Wenn Tyler Armstrong sich im nächsten Frühjahr wirklich auf den Weg zum Everest machen sollte, wird er - wenn überhaupt - wohl auch nur auf der tibetischen Nordseite eine Chance erhalten. In Nepal gilt nach den Regeln für Expeditionen, die seit 2002 unverändert Bestand haben, ein Mindestalter von 16 Jahren.

Zu wenig Erfahrung

So alt, nämlich 16 Jahre, war im Mai 2001 Temba Tsheri Sherpa, als er von Süden aus als damals jüngster Bergsteiger aller Zeiten zum Gipfel des Everest aufstieg. "Ich denke, ich hatte damals nicht genug Erfahrung. Das war mein erster Versuch überhaupt an einem Achttausender", sagt der 30-Jährige gegenüber der DW im Rückblick selbstkritisch. "Ich hätte eigentlich vorher mehr Bergerfahrung sammeln müssen." Der Sherpa war immerhin ein Jugendlicher, als er den Everest bestieg. Tyler Armstrong wäre dagegen als Zwölfjähriger immer noch ein Kind. Als solches verspricht ihm die UN-Kinderrechtskonvention "wegen seiner mangelnden körperlichen und geistigen Reife" besonderen Schutz und besondere Fürsorge. "Wenn man die Gefahr als Kriterium nimmt, müsste Tylers Aufstieg verboten werden.
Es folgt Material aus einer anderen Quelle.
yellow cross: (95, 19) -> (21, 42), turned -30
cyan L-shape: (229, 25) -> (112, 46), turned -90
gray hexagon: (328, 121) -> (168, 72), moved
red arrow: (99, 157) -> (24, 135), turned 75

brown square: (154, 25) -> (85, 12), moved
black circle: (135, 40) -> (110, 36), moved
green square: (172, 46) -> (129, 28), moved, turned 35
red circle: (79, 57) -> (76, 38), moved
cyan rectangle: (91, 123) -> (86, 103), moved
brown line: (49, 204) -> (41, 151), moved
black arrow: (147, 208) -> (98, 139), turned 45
Denn sein Leben ist am Everest gefährdet", findet Temba Tsheri.

Temba Tsheri Sherpa nach seinem Rekord 2001. Foto: Getty Images
Temba Tsheri Sherpa nach seinem Rekord 2001Bild: Getty Images

"Völliger Unsinn und Narzissmus der Eltern"

Professor Thomas Küpper wird noch deutlicher. "Man sollte Anzeige wegen Kindesmissbrauch stellen", sagt der renommierte Höhenmediziner von der Universität Aachen der DW. Zwar gebe es grundsätzlich keine Unterschiede zwischen Kindern und Erwachsenen bei den Symptomen der Höhenkrankheit und dabei, wie oft sie auftrete. "Allerdings gibt es keine Kenntnisse, wie insbesondere schwere Höhenkrankheiten bei Kindern zu behandeln wären." Mit anderen Worten: Sollte sich Tyler Armstrong am Everest ein lebensbedrohliches Lungen- oder Hirnödem zuziehen, würden ihm wahrscheinlich die bei Erwachsenen üblichen Notfallpräparate verabreicht, ohne dass hinreichend untersucht ist, ob und wenn ja, in welcher Dosierung dies bei Kindern sinnvoll ist. Zudem, so Professor Küpper, "hat ein Kind aufgrund anderer Physiologie und Körperproportionen jedem Umwelteinfluss weniger entgegenzusetzen und ist beispielsweise viel mehr unterkühlungsgefährdet." Dass ein Zwölfjähriger auf den Mount Everest steige, sei "völliger Unsinn und reiner Narzissmus der Eltern".

Bergsteiger im gefährlichen Khumbu-Eisbruch oberhalb des Everest-Basislagers. Foto: dpa-pa
Bergsteiger im gefährlichen Khumbu-Eisbruch auf der nepalesischen Südseite des EverestBild: picture alliance/ZUMA Press/P. Tu Sherpa/M. Bogati

Ausnahme-Permits

Tylers Eltern scheinen sich nicht um die Gesundheit ihres Sohnes zu sorgen. Dieser Eindruck drängt sich jedenfalls bei einem Blick auf seine bisherige Gipfelerfolge auf. Armstrong bestieg 2012 schon als Achtjähriger den Kilimandscharo, den mit 5895 Metern höchsten Berg Afrikas, ausgestattet mit einem "Special Permit", einer Sondererlaubnis. Eigentlich liegt dort die vorgeschriebene Altersgrenze bei zehn Jahren. Auch am 6962 Meter hohen Aconcagua, dem höchsten Berg Südamerikas, erwirkten die Eltern eine Ausnahme vom Alterslimit 14 Jahre. Ende 2013 wurde Tyler der jüngste Aconcagua-Besteiger aller Zeiten: mit neun Jahren.